Amongst other things, she wrote this scripture which became a "living word" to me. It is from Jeremiah 29:11
"For I know the plans I have for you, delcares the Lord, plans to prosper you and not to harm you, plans to give you hope and a future."
Some of you may be asking, "why is she sharing this?" My answer is I want to encourage each and everyone of you who have read this post to be gracious and show mercy. Matthew 7:1-2 says this:
"Do not judge, or you too will be judged. For in the same way you judge others, you will be judged, and with the measure you use, it will be measured to you."
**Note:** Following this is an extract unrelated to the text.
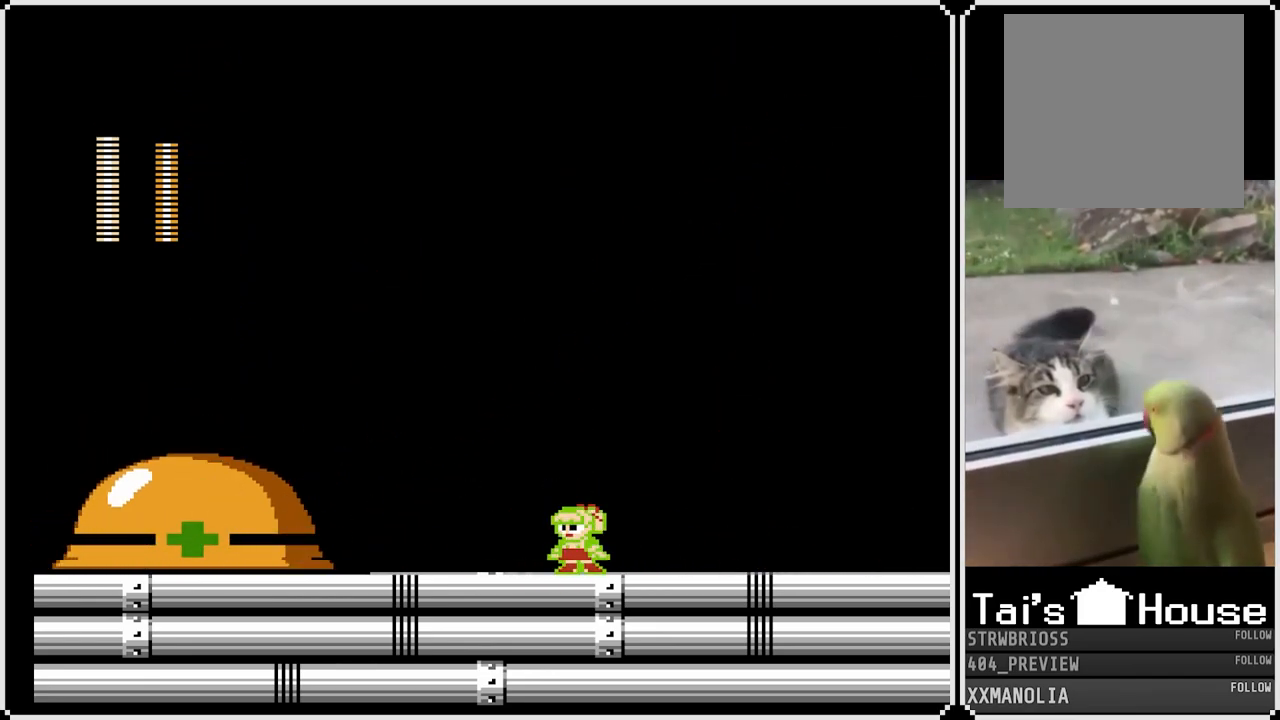
{"buttons": ["SQUARE"], "left_stick": "center", "right_stick": "center", "events": []}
In God's eyes SIN IS SIN, plain and simple. It does not matter what a person has done, it is what is in the "heart" that God cares about, and HE sees our hearts.
I want you to know that I sincerely don't claim to have gotten this lesson completely down in my life. What I do know though is this, I have been on the recieving end of lies and accusations, and I know what it is like to have a broken spirit. I also know the beauty, the peace, and the freedom of being shown grace and mercy.
I would encourage you my dear friends and sisters/brothers in Christ to pray to see others as Christ see us.
I will leave you with one last scripture taken from Psalm 139:23-24
"Search me, O God, and know my heart; test me and know my anxious thoughts. See if there is any offensive way in me, and leadme in the way everlasting."
Note: All scripture was taken from the New International Version bible.